━━━ PROVIDED RECORDS ━━━

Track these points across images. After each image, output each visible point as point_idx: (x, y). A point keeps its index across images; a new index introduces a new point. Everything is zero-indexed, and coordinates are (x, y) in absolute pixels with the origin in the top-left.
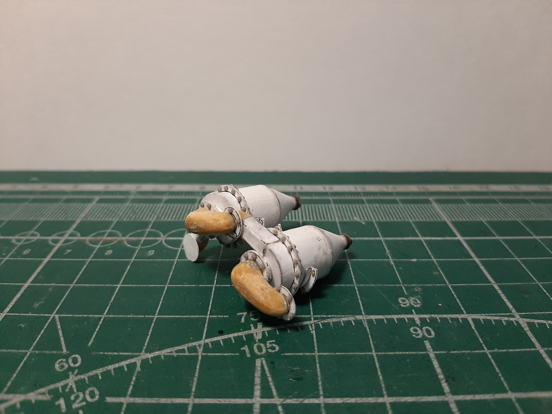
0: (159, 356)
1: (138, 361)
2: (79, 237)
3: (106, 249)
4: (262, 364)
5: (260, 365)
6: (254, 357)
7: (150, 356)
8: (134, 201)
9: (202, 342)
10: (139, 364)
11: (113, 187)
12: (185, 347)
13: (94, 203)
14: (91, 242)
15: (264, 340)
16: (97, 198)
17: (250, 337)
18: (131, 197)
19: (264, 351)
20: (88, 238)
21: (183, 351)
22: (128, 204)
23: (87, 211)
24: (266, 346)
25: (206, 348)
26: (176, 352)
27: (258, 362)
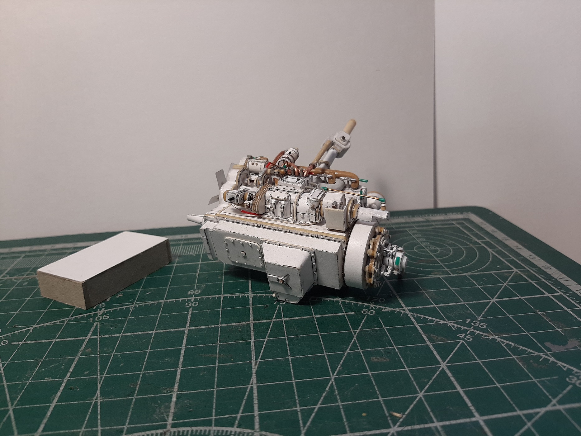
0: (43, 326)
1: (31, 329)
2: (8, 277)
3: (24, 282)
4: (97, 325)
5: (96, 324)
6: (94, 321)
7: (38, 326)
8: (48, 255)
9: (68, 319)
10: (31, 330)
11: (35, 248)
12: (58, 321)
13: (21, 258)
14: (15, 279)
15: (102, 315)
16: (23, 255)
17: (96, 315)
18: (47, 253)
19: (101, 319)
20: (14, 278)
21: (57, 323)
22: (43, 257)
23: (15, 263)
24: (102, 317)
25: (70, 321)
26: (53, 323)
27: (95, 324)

━━━

→ **REQUIREMENT**:
Reproduce the rows above with "top-left" changed to "upper-left" and everything else left as it is. Leave the pictures out of your answer.

→ **ANSWER TO THE EXERCISE**:
Track these points across images. After each image, output each visible point as point_idx: (x, y). A point keeps its index across images; a new index introduces a new point. Everything is zero-indexed, and coordinates are (x, y) in absolute pixels with the origin in the upper-left.
0: (159, 356)
1: (138, 361)
2: (79, 237)
3: (106, 249)
4: (262, 364)
5: (260, 365)
6: (254, 357)
7: (150, 356)
8: (134, 201)
9: (202, 342)
10: (139, 364)
11: (113, 187)
12: (185, 347)
13: (94, 203)
14: (91, 242)
15: (264, 340)
16: (97, 198)
17: (250, 337)
18: (131, 197)
19: (264, 351)
20: (88, 238)
21: (183, 351)
22: (128, 204)
23: (87, 211)
24: (266, 346)
25: (206, 348)
26: (176, 352)
27: (258, 362)
0: (43, 326)
1: (31, 329)
2: (8, 277)
3: (24, 282)
4: (97, 325)
5: (96, 324)
6: (94, 321)
7: (38, 326)
8: (48, 255)
9: (68, 319)
10: (31, 330)
11: (35, 248)
12: (58, 321)
13: (21, 258)
14: (15, 279)
15: (102, 315)
16: (23, 255)
17: (96, 315)
18: (47, 253)
19: (101, 319)
20: (14, 278)
21: (57, 323)
22: (43, 257)
23: (15, 263)
24: (102, 317)
25: (70, 321)
26: (53, 323)
27: (95, 324)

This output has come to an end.